Thank you for interesting conversations and details for possible solutions.
There seem to be two topics: box detection and "measure the area of planes or surfaces, like the length and width of objects, just like the Apple Measure app does". Box detection is more specific and complex so we’ll skip that.
ARKit world tracking can automatically detect planes and provide their dimensions. That’s all the API provides and it’s insufficient for your needs because it lacks scene understanding.
Re: scene understanding, a plane is a plane is a plane… is it the top of a box? Is it the “top” of some rectangular surface that we need to measure? We have no idea. All we know is that ARKit thought some compelling detected features comprised the surface of a plane.
If you add ARKit’s sceneReconstruction things get more interesting (although not required):
“When you enable scene reconstruction, ARKit provides a polygonal mesh that estimates the shape of the physical environment. …
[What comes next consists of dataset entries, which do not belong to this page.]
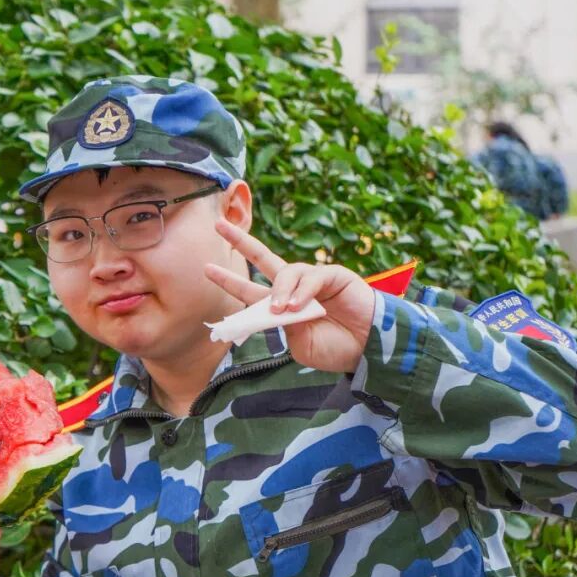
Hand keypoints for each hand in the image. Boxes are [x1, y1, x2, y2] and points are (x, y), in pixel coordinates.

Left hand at [204, 218, 375, 373]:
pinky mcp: (333, 275)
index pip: (250, 290)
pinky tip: (298, 306)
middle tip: (219, 225)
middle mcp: (293, 289)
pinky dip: (302, 291)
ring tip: (281, 310)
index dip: (230, 280)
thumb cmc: (335, 350)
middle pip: (263, 259)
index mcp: (281, 308)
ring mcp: (313, 279)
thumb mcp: (301, 345)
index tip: (207, 269)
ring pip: (286, 272)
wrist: (369, 351)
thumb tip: (274, 305)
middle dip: (242, 241)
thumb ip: (283, 327)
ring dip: (279, 291)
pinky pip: (312, 277)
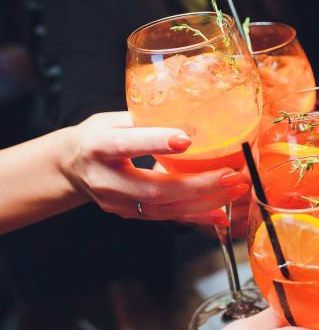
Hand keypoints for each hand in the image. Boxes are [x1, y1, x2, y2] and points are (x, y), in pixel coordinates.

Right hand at [61, 112, 248, 224]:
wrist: (71, 167)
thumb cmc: (98, 136)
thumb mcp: (115, 118)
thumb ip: (148, 118)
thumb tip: (195, 112)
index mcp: (98, 146)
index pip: (127, 144)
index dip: (156, 143)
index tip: (187, 140)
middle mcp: (106, 180)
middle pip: (154, 189)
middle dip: (199, 185)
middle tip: (232, 175)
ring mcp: (117, 203)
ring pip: (165, 209)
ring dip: (206, 202)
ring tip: (236, 189)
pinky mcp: (130, 215)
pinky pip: (167, 218)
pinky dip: (197, 217)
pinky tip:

If you enable plane detection, ARKit applies that information to the mesh. Where the LiDAR scanner may produce a slightly uneven mesh on a real-world surface, ARKit smooths out the mesh where it detects a plane on that surface.”
Better yet, you can classify (identify) common types of detected planes with ARPlaneAnchor’s classification property.
Assuming you’re not measuring walls, floors ceilings, tables, seats, doors or windows anything with ARPlaneAnchor.Classification.none(_:) is a plane of interest.
So that’s what’s possible with ARKit API.
If need something more rigorous or specific you’ll want to consider techniques from the CoreML and Vision frameworks, which may require training a machine learning model for bespoke object detection and tracking.